Wednesday, December 23, 2009

I'll Have Some Yuletide Guilt With My Egg Nog, Please

Let me say at the beginning that I had the best parents in the world.  Period.  Mama and Daddy always gave everything they had to make sure that their children were amply provided for, working hard and long to make ends meet.

Christmastime was always memorable at 26 Sims Street.  We'd pull the fake tree down out of the attic, put those big-bulbed strings of lights on it, place the ornaments, and cover it with foil "icicles".  It was killer, and usually placed so nobody in the room could see the television.

We'd all go to bed early on Christmas Eve.  Christmas morning was an exercise in patience and torture.  We couldn't open presents until Mama and/or Granny cooked breakfast, taking time to make--not pop open--biscuits and milk gravy, sausage, eggs, and grits (our house was decorated in Early Cracker Barrel).  Then--then--we'd have to clean the kitchen up before we moved on to the gifts.  Christmas Day was the one day of the year that Mama never had any problem getting help with the dishes.

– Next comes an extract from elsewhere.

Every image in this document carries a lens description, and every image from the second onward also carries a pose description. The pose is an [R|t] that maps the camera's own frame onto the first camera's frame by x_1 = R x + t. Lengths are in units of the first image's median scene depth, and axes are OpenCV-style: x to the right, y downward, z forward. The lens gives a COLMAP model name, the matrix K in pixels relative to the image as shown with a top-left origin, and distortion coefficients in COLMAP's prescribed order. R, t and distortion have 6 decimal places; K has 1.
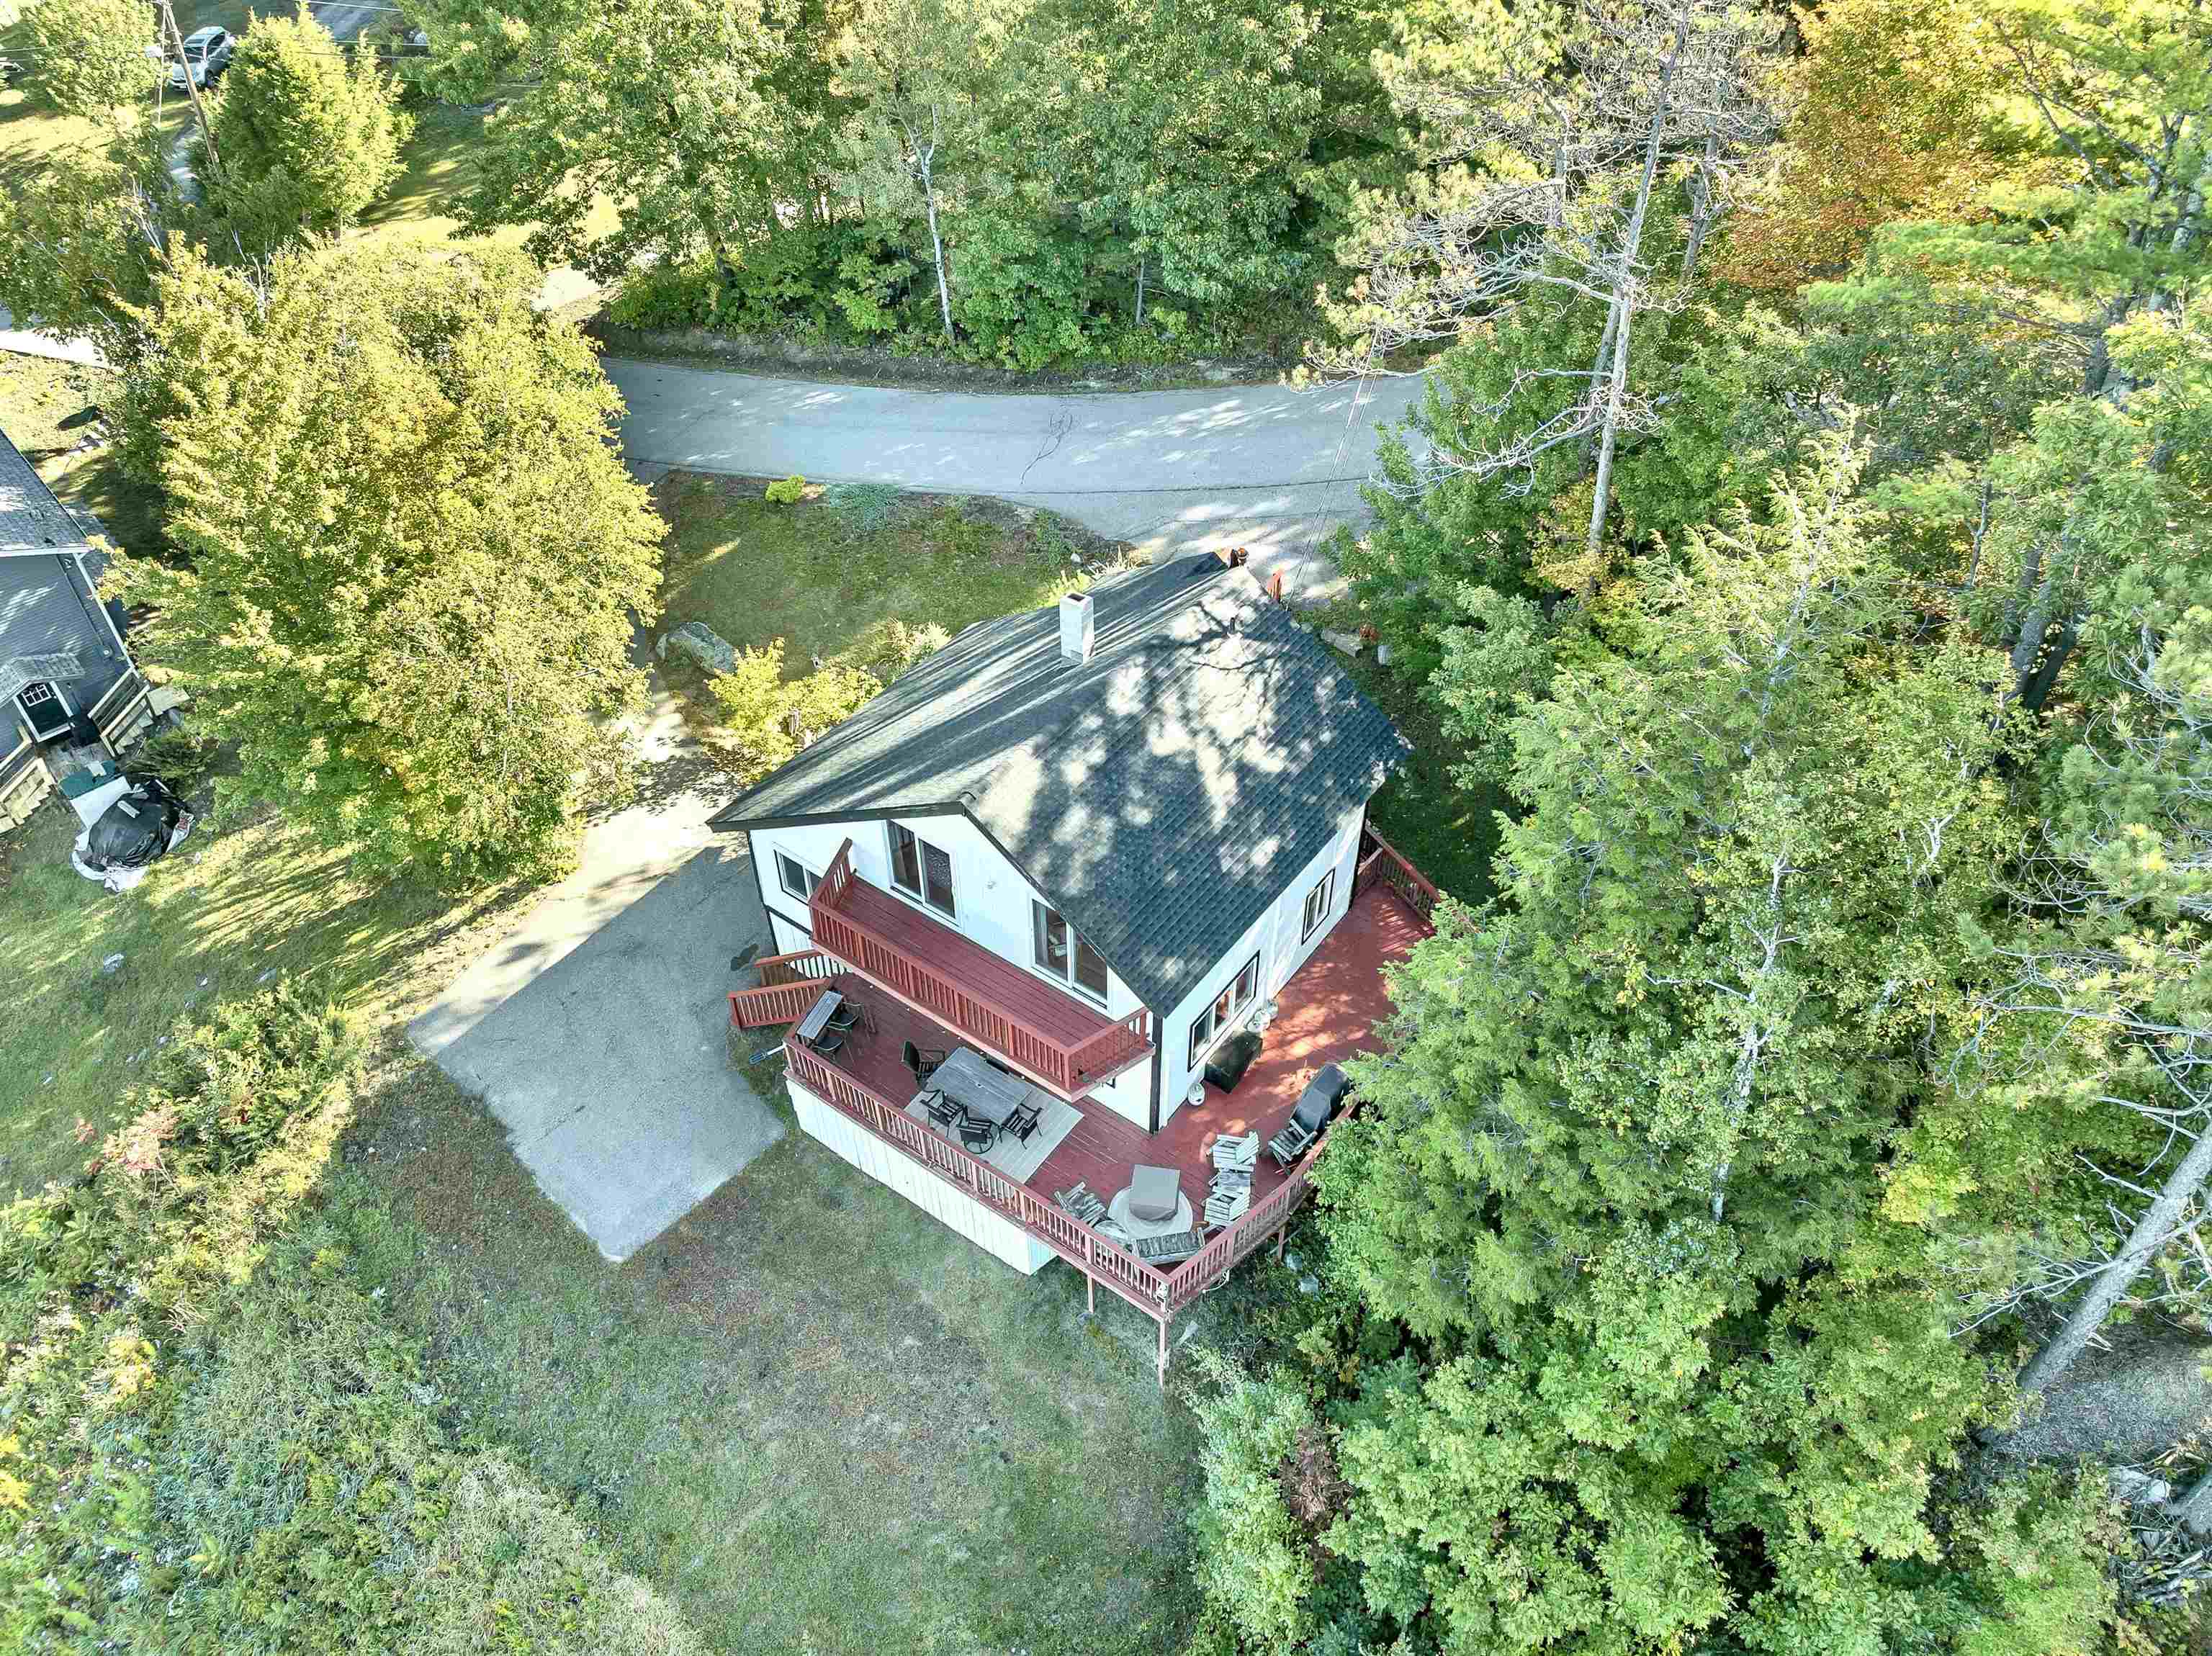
lens RADIAL K [[1615.8, 0, 1106.0], [0, 1615.8, 828.0], [0, 0, 1]] dist [-0.002594, -0.068789]
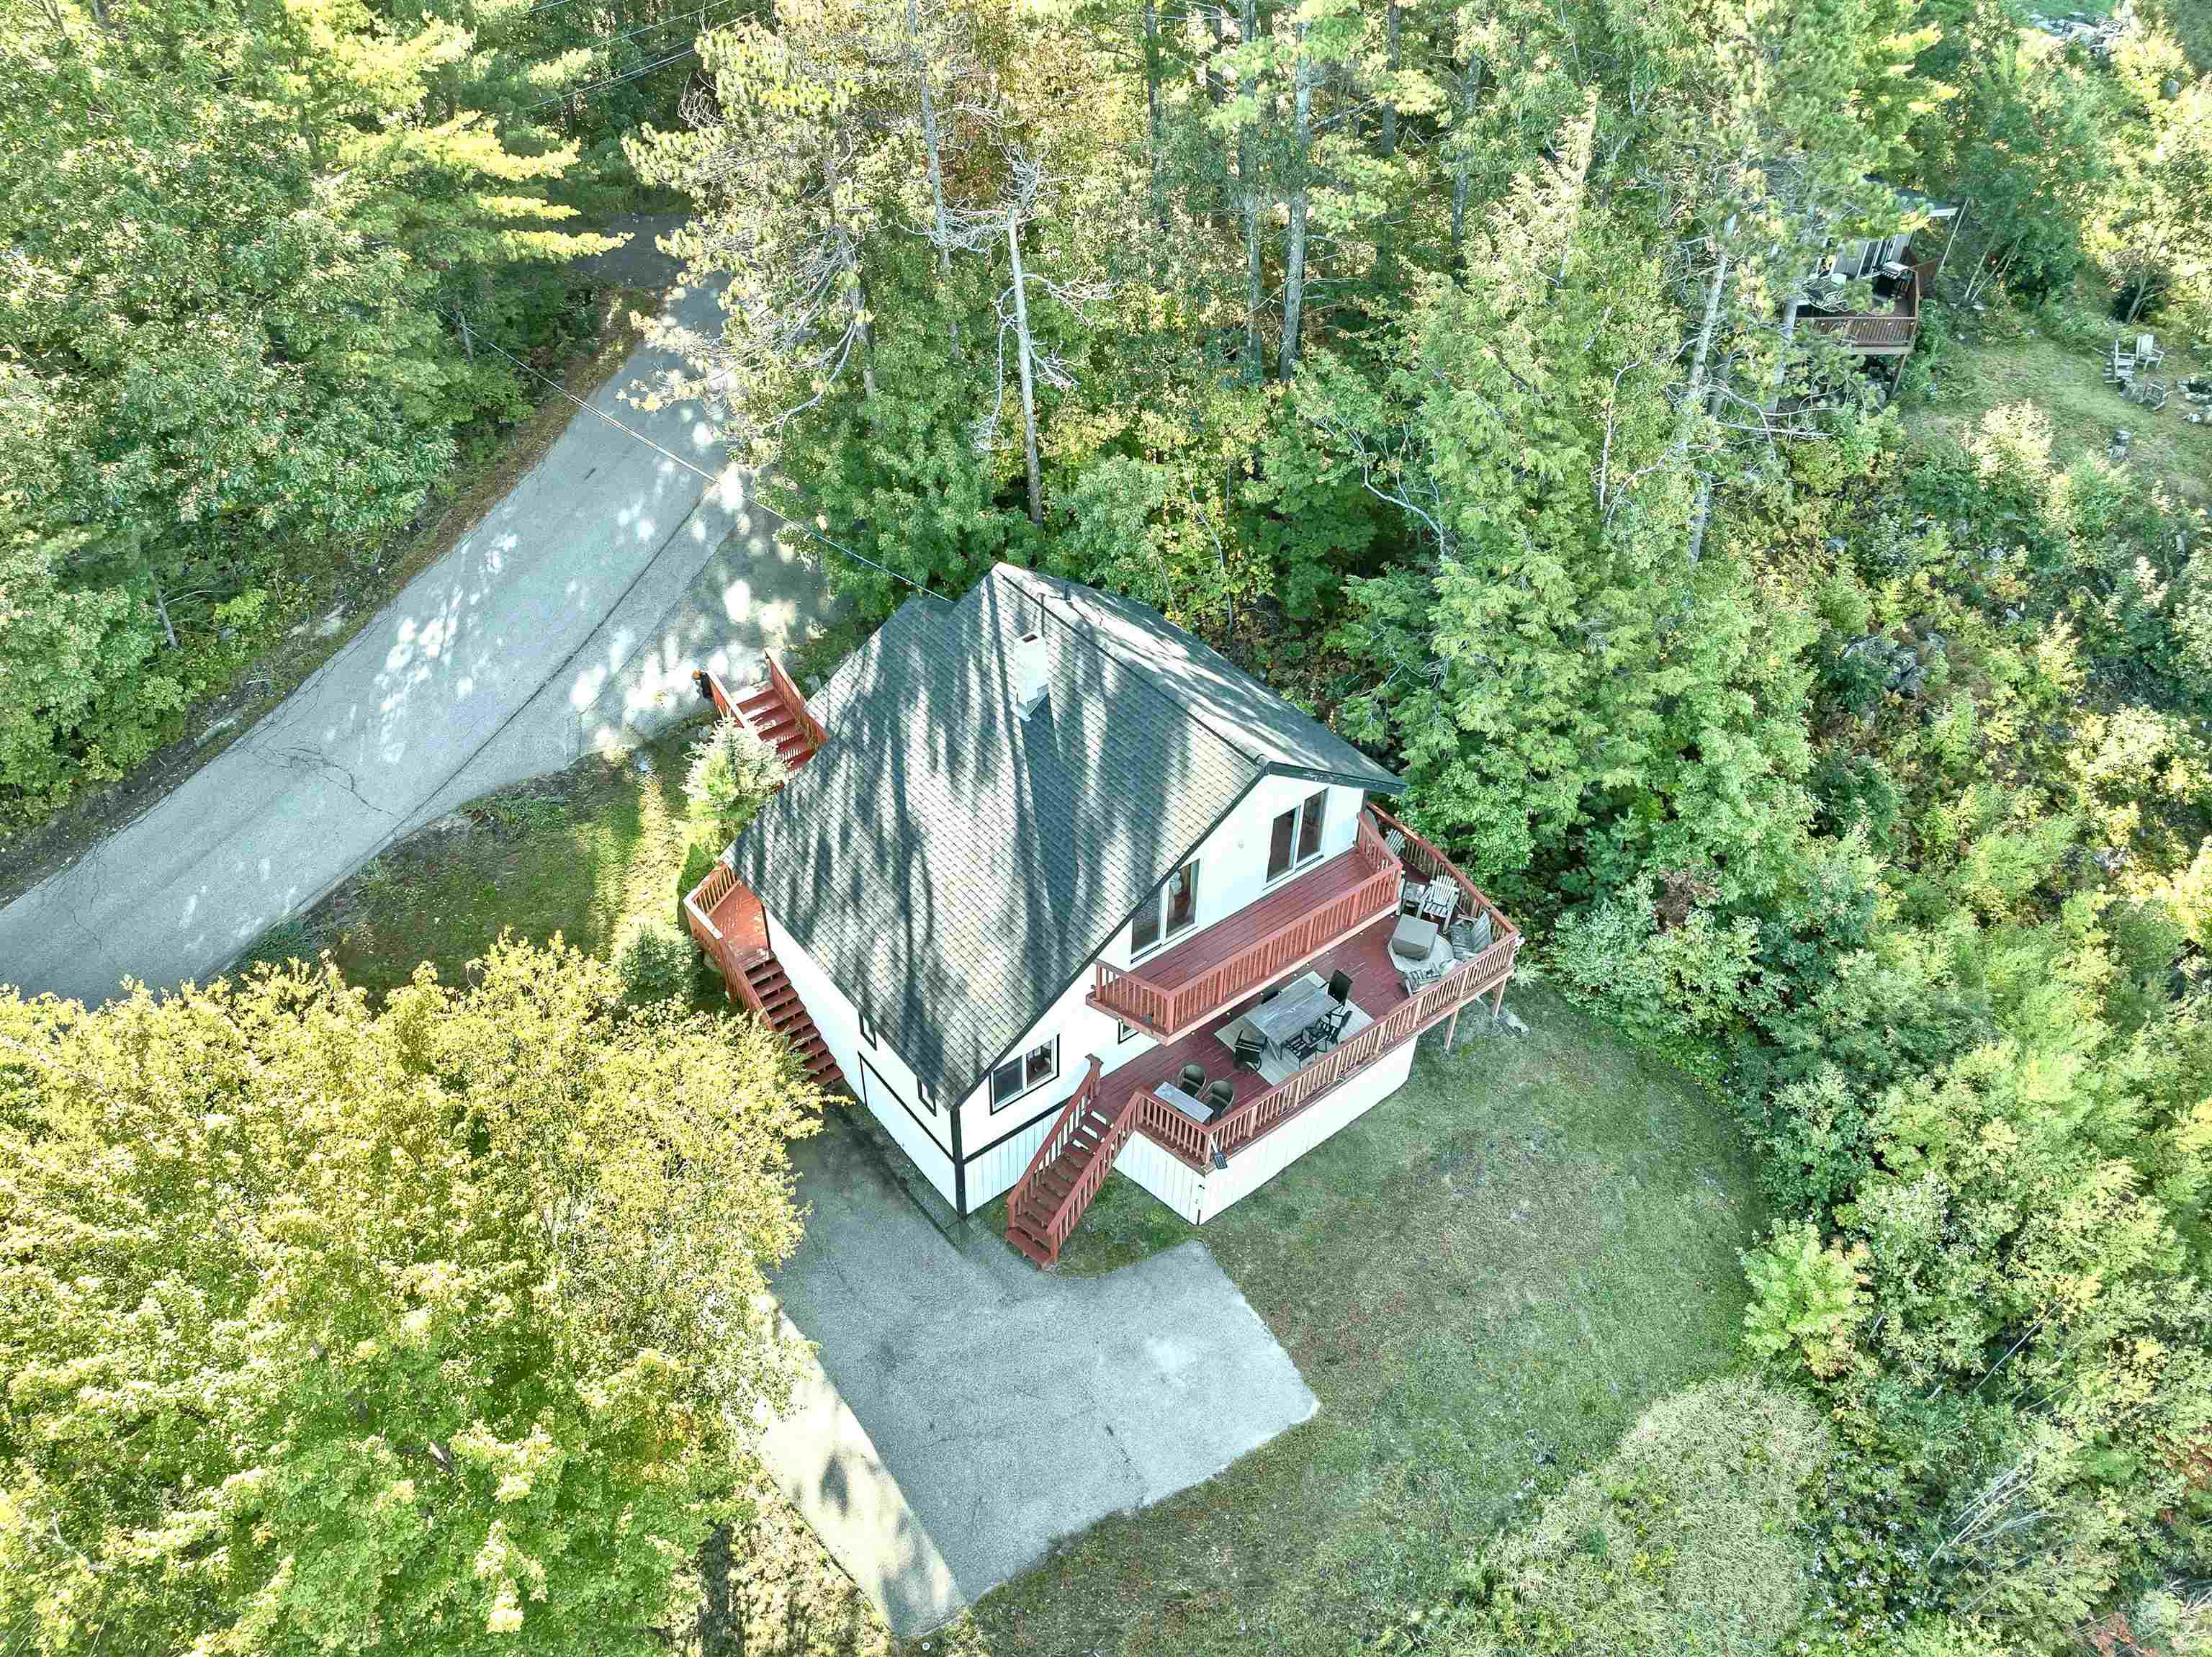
lens RADIAL K [[1615.9, 0, 1106.0], [0, 1615.9, 828.5], [0, 0, 1]] dist [-0.002594, -0.068789]
pose [[0.260316, -0.617935, 0.741884, -0.830810], [0.640918, 0.685264, 0.345886, -0.378083], [-0.722121, 0.385447, 0.574431, 0.403635]]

Then, the glorious moment I'd been waiting for.  Daddy would play "Santa" and pass out gifts, one by one, to different family members.  I remember getting Hot Wheels, a Daisy BB gun, a bow and arrow set, slot cars, and trains.  Mama always made sure I got some cologne--even when I was small--so I'd smell like a "boy-dog" when I went to church.

After the wrapping paper was strewn about the living room and I was anxious to get outside and shoot something or set up my track inside the house and wreck something, Daddy would invariably serve up the last gift:  Guilt.

The family would be waist-deep in ribbon when Daddy would regale us with his tale of growing up in the North Georgia mountains.  They'd cut a tree off their land and decorate it with whatever they had.  Grandpa and Grandma Berry's house, as long as they lived, never had anything other than a fireplace for heating, a woodstove for cooking, no running water (only a well), and an outhouse for...well, you know.

Daddy would remind us that a "good" Christmas for them was one in which they got an apple, an orange, some hard candy, and some nuts.  I'd look around at all the stuff I got and think about Daddy or Mama at my age, just happy to have some fresh fruit for Christmas.

This year I'd just love to hear Daddy tell that Christmas story one more time.  And, as a grown man, I'd still feel guilty for all I have and take for granted while there are countless others just happy to have food for Christmas.

As fate would have it, this year at our house we'll have what Daddy and Mama called (before Dolly Parton) a "hard candy Christmas".  Circumstances out of my control determined how it would be.  But it's okay.  My family will all be together this year for the first time in years.  My sweet wife, all my children, Mama and Susie, and my granddog, Chief.

It's a good, good Christmas.

Maybe it would do us all some good to have a "mountain Christmas" one year.  And watch some little boys and girls play with toys mysteriously delivered for Christmas, while Mamas and Daddys didn't have to worry--at least for that day--what they'd feed their children and where they'd find it.

3 comments:

Michael Ruffin said...

You had great parents, too, my friend. It is great and good to have your family together for Christmas--more valuable than anything else. Blessings to you all.

bella said...

I'm incredibly grateful that we're all home, too. I love you, Papi.

Carder said...

It was good to be home. Now I just need to run a few miles to work off all the delicious home cooking that put me in a food coma. Can't wait to see you later this week! GO NOLES!